Sex differences in autism spectrum disorder: behavioral and sensory phenotypes in humans and mouse models.
- Les femmes avec TSA auto-rapportent une sensibilité sensorielle plus élevée que les hommes, mais présentent des scores d'observation clinique (ADOS-2) plus faibles.
- Aucune différence de sexe n'est observée chez les sujets au développement typique.
- Les souris femelles 15q dup/+ montrent une réactivité accrue à la lumière vive et une exploration réduite.
Article pertinent pour NeuroWatch car il aborde les différences sexuelles dans le TSA, un sujet clinique important, avec une approche croisée humaine-animale. La note est élevée (85) car il fournit des données originales et des implications cliniques directes, bien que les limites méthodologiques (échantillon restreint, modèle animal spécifique) empêchent une note maximale.
L'échantillon humain se limite à des adultes avec TSA de haut niveau de fonctionnement, ce qui restreint la généralisation à d'autres niveaux de sévérité. Le modèle murin 15q dup/+ représente une cause génétique rare du TSA et ne capture pas l'hétérogénéité de la population humaine. Les mesures auto-rapportées de sensibilité sensorielle chez l'humain peuvent être biaisées par des différences dans la perception ou la communication des symptômes. Les paradigmes sensoriels chez la souris (lumière) ne sont pas directement comparables aux expériences sensorielles humaines complexes.
Cette étude multimodale inter-espèces a évalué les différences sexuelles dans les phénotypes du trouble du spectre autistique (TSA). Chez l'humain, les femmes avec TSA rapportent une sensibilité sensorielle accrue mais présentent des scores cliniques (ADOS-2) plus faibles que les hommes, malgré des traits autistiques auto-rapportés similaires. Chez la souris (modèle 15q dup/+), les femelles montrent une réactivité sensorielle accrue à la lumière et une exploration réduite en lumière vive. Ces résultats soulignent l'importance du sexe comme variable biologique et comportementale dans le TSA, et l'intérêt des approches croisées espèces pour affiner le diagnostic et les interventions.

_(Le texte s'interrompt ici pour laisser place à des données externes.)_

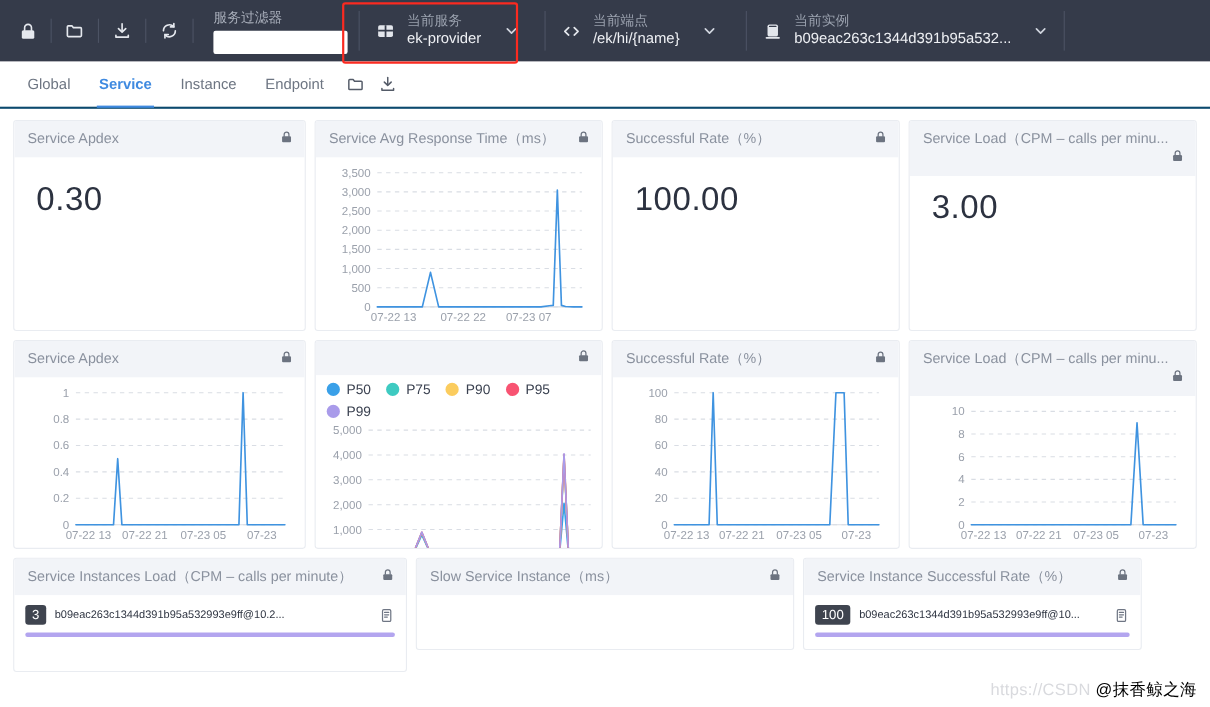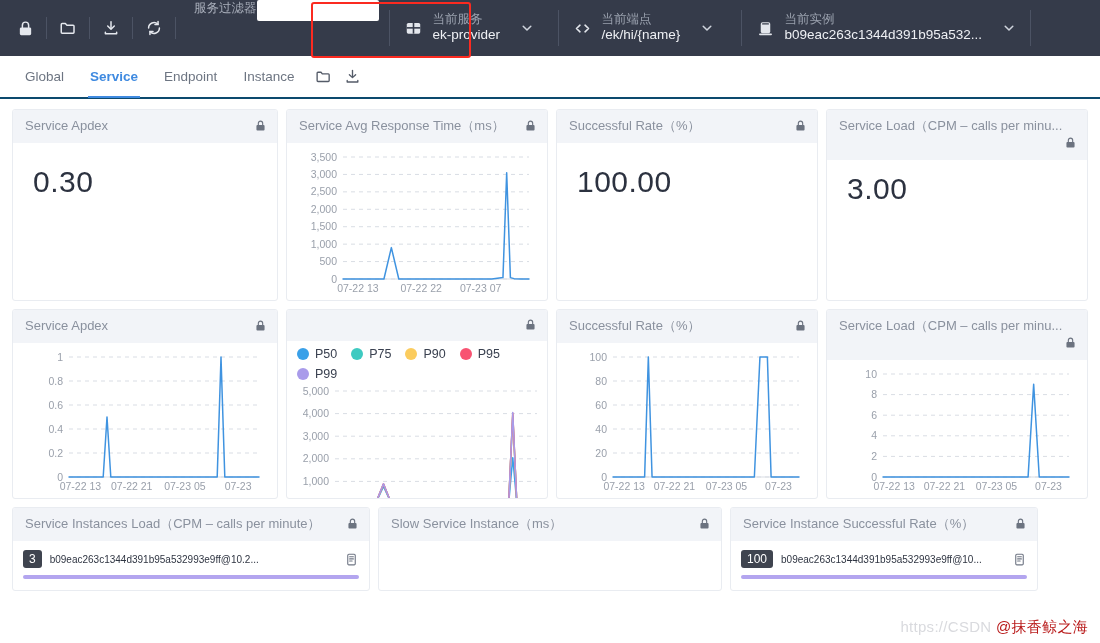"服务过滤器" .tb-filter { flex-direction: none -> column }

Les femmes avec TSA auto-rapportent une sensibilité sensorielle plus élevée que les hommes, mais présentent des scores d'observation clinique (ADOS-2) plus faibles. Aucune différence de sexe n'est observée chez les sujets au développement typique. Les souris femelles 15q dup/+ montrent une réactivité accrue à la lumière vive et une exploration réduite. Les modèles animaux peuvent détecter des différences sexuelles dans les réactivités sensorielles que les mesures humaines auto-rapportées ne capturent pas. Les différences sexuelles dans le TSA nécessitent une prise en compte dans les pratiques diagnostiques et les modèles de recherche.
Les cliniciens devraient prendre en compte les différences sexuelles dans l'évaluation sensorielle et les symptômes du TSA. Les outils diagnostiques standardisés (comme l'ADOS-2) pourraient sous-estimer les difficultés chez les femmes en raison de différences dans la présentation clinique. Des interventions ciblant les sensibilités sensorielles spécifiques au sexe pourraient améliorer l'adaptation des patients. Les approches croisées humain-animal peuvent aider à développer des biomarqueurs plus sensibles aux phénotypes féminins.